# [Given text]
U.N. commission scolds Trump over ‘racist’ immigration enforcement surge

![]()
A U.N. human rights commission has issued an “urgent action” alert to the Trump administration, warning it has deported too many people and citing it for “racial profiling and racist hate speech” against refugees and illegal immigrants.
The Committee on the Elimination of Racial Discrimination, part of the Office of the United Nations High Commissioner for Human Rights, this week declared itself “deeply concerned,” “gravely concerned” and “alarmed” by what it has seen since President Trump took office.
The complaints covered the entire immigration enforcement wave, from how deportation targets are identified, to how they are treated in detention, to where they are sent once removed from the country. The committee particularly rebuked clashes in Minnesota that saw two U.S. citizens killed, saying the shootings “could constitute an extrajudicial execution of two peaceful protesters.”
“The committee was deeply troubled by the increasing use of derogatory and dehumanizing language, as well as the dissemination of negative and harmful stereotypes targeting migrants, refugees and asylum seekers,” the committee announced on Wednesday.
Early warning and emergency procedures are meant to prompt the United States to change course. America joined the International Convention on the Elimination of All Forms of Racial Discrimination in 1994.
The panel used the word “racist” more than a half-dozen times in its four-page memo, with a list of complaints that closely followed press releases from Democratic lawmakers.
Among them were information sharing between the IRS and U.S. Immigration and Customs Enforcement; conditions of detention within ICE; and Homeland Security’s attempt to end Temporary Protected Status, a deportation amnesty, for a number of countries, including Afghanistan, Ethiopia, Haiti and Nepal.
U.N. officials also complained about the more permissive approach to immigration enforcement by erasing no-go zones that the Biden administration had established around clinics, schools, daycares, school bus stops, playgrounds, food pantries, drug counseling locations, places of worship or any other “community organization.”
Officials specifically urged the U.S. government to create a definition of racial profiling and then ban its use during immigration enforcement.
That’s likely a failure in a world where law enforcement includes borders, and where national origin is often a key indicator used by officers and agents to investigate someone they see crossing the border.

# [What to do]
1) According to the article about the U.N. commission, in what year did America join the International Convention on the Elimination of All Forms of Racial Discrimination?
2) Name every country that the article about the U.N. commission lists as affected by Homeland Security's attempt to end Temporary Protected Status.
3) Reproduce the passage of the article about the U.N. commission that begins at the words "The Committee on" and stops after the words "Trump took office.".

# [Stored data]

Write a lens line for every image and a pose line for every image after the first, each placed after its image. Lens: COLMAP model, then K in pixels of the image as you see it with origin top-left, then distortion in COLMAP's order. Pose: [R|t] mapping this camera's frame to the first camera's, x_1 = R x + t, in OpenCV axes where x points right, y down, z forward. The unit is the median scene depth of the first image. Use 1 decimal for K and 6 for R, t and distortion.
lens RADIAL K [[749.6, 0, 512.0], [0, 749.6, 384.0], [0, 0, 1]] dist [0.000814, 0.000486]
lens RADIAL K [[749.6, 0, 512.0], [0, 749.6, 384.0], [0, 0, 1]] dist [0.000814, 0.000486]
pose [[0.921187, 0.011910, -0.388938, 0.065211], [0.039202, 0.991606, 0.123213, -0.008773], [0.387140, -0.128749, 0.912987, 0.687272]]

# [Answer set]
1) 1994

2) Afghanistan, Ethiopia, Haiti, Nepal

3)
The Committee on the Elimination of Racial Discrimination, part of the Office of the United Nations High Commissioner for Human Rights, this week declared itself “deeply concerned,” “gravely concerned” and “alarmed” by what it has seen since President Trump took office.